Transition VMAF to use nv-codec-headers instead of driver linking by gedoensmax · Pull Request #1436 · Netflix/vmaf

gedoensmax · 2025-09-02T15:40:55Z

This still requires NVCC to be installed for now but it would at least enable shipping a CUDA prebuilt library with ffmpeg as default I believe as the CUDA driver is dynamically loaded.

@kylophone Would it be possible to build this setup in the current CI ?

@BtbN to dynamically load the cuda driver I relied on your nv-codec-headers, but these are missing some driver functions we have been using in VMAF. Would it be possible to add these ?

cuCtxSynchronize
cuCtxGetStreamPriorityRange
cuStreamCreateWithPriority
cuMemHostAlloc
cuMemFreeHost
cuMemAllocAsync // not used yet, but it's counter part
cuMemFreeAsync
cuLaunchHostFunc

While there is no graph usage so far it would be great to have CUDA graph support as well, but these seem to be quite a few functions.

BtbN · 2025-09-02T15:54:13Z

You can PR them to https://code.ffmpeg.org/FFmpeg/nv-codec-headers if you like, adding new driver functions is never a huge deal.

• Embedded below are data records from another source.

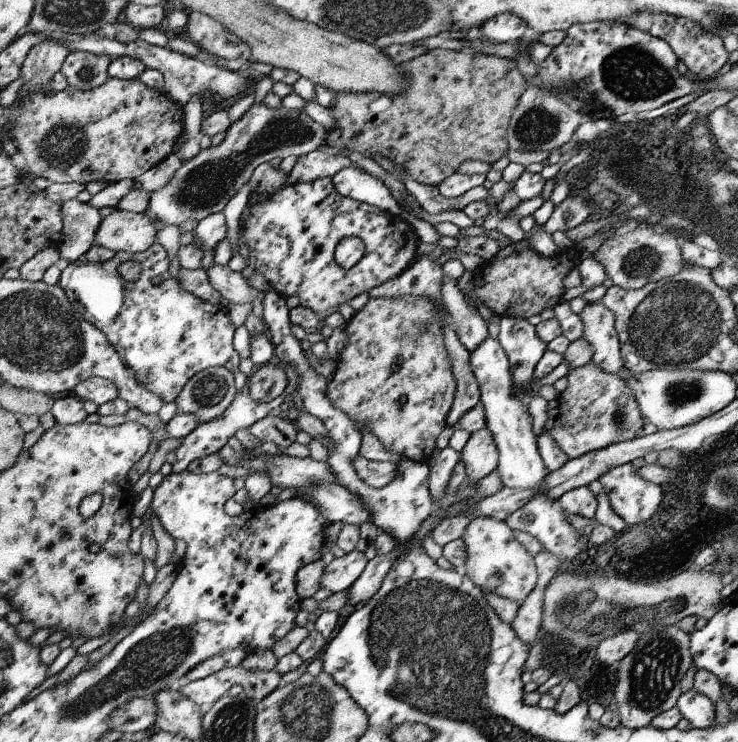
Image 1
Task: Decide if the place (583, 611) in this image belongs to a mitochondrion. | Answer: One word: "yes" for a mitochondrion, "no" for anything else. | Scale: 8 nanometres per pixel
yes

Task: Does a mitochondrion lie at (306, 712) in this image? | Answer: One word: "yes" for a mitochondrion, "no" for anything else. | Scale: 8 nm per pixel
yes

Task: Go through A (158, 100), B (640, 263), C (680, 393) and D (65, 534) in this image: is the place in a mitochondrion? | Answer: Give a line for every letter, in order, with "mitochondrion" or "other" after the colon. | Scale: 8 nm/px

You can most likely also get rid of the nvcc dependency by just using clang, like FFmpeg does. Practically every distribution of clang comes with nvptx support. You'll need to build a small header that defines all the interfaces you use though, but usually it's not all that many.

gedoensmax · 2025-09-02T16:13:56Z

@BtbN would it be possible for you to help me with these changes ? For me this contribution has to go through legal etc., I am working with the Aachen DevTech team :)

BtbN · 2025-09-02T16:18:04Z

Something I just noticed: You are still using cudart, aren't you?
That in itself will always pull in CUDA directly, I think, so you dynamically loading the driver API does not remove the runtime dependency. Or am I missing something there?

gedoensmax · 2025-09-02T16:34:40Z

I am only querying for cudart to get the path to nvcc. But yes you are right I forgot to delete -lcuda that being said it was not used anyway.
ldd at least tells me there is no CUDA required. But I have not tested on a CPU machine yet.

BtbN · 2025-09-02T16:40:38Z

Interesting, I'd have thought that adding cuda_rt_api_dependency to cuda_dependency, which ultimately ends up in the dependencies of the lib, would link against it. Might have misread the meson script then.

gedoensmax · 2025-09-02T16:50:47Z

I do not understand meson very well :D I just relied on ldd to be honest.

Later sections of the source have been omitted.